Transfer rates for mapped memory is driver involved?

Hi,
I’m trying to figure up what is the bottleneck for the transfer rate from/to two GTX480 cards.
I am using an X58 chipset that supports two x16 PCIe slots. The QPI has a limit of 9155 MiB/sec.
Using cudaMemcpy the max transfer rates are:
1 GPU: H2D 5729 MiB/sec D2H 6173 MiB/sec
2 GPUs: H2D 8225 MiB/sec D2H 6175 MiB/sec

I wrote a kernel that reads data from write-combined mapped memory.
The max transfer rates were:
2 GPUs: H2D 8211 MiB/sec D2H 6161 MiB/sec

Is the driver involved in the mapped-memory transfers, or is it purely hardware DMA?
Why am I not getting more bandwidth for D2H transfers?

Thanks

The data rates you show for the one-GPU case indicate your PCIe throughput is at the upper end of the range I have seen for PCIe gen2 x16 across various chipsets. Note that PCIe uses packetized transport, so the payload bandwidth is not the same as the raw bandwidth. A useful description of the PCIe efficiency at various packet sizes can be found here:

By “mapped memory” do you mean “pinned memory”? Transfers from / to pinned memory via cudaMemcpyAsync() are pure DMA transfers, but obviously the driver havs to set up the DMA transfers. There are no additional copies through a pinned staging buffer in host memory, like there typically are when non-pinned memory is used.

I assume your expectation was that simultaneous transfers from both cards through both PCIe ports combined should be able to saturate the QPI link, and that doesn’t seem to happen. I assume you have verified that the transfers from both cards do indeed occur simultaneously. I am not familiar with the X58 chipset. I do not know how it multiplexes transfers from the dual PCIe x16 ports onto QPI. Are there configuration options for that which you could try (maybe in the SBIOS)?

Thanks for the reply. By mapped memory I mean that the kernel reads directly form host memory that is ‘mapped’ (and pinned). Since the DMA engine is on the card, the driver may not be involved at all.

I ran with 10-30 thread blocks (same performance) and passed a different allocated mem chunk for each to read/write. I get the max performance with large chunks.

I didn’t modify bios options, didn’t find a relevant one. iommu is off. I verified that transfers are simultaneous.
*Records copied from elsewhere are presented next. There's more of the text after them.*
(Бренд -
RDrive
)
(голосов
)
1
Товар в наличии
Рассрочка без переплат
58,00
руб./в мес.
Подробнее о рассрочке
What’s bothering me is the low D2H transfer rate for 2 GPUs, like these transfers are serialized.

Your description (kernel accesses host memory directly) indicates you are testing a zero-copy scenario. Sorry, I have no experience with that at all, and don’t have any insights into the underlying mechanism or know what kind of performance one should expect. I am aware that to maximize device/device bandwidth on Fermi-class GPUs it is best to run many thread blocks (at least several hundred, better thousands); whether that recommendation extends to device/host bandwidth in zero-copy situations, I do not know.

Am I misreading something, or doesn’t zero-copy play any role in this? As far as I read the numbers in the initial post, single GPU DMA, double GPU DMA, and zero-copy all reach exactly the same DtoH bandwidth which seems to be at the upper limit of reported PCIe GPU bandwidths (as Norbert pointed out already). I cannot precisely pinpoint where the limit stems from and why it is a bit smaller than accumulated multi-GPU HtoD bandwidth, but I’d expect until the advent of PCIe3 GPUs, mainboards, and suitably dimensioned chipsets/CPUs, this is the maximum one can expect.

So, to my question - can it be a software (driver) problem or is it purely hardware?
And tera, if ~6.2GB/s is the PCIe2 x16 limit, shouldn’t the bottleneck for two PCIe2 x16 be somewhere else, and higher?

It might e.g. be in the chipset, yes.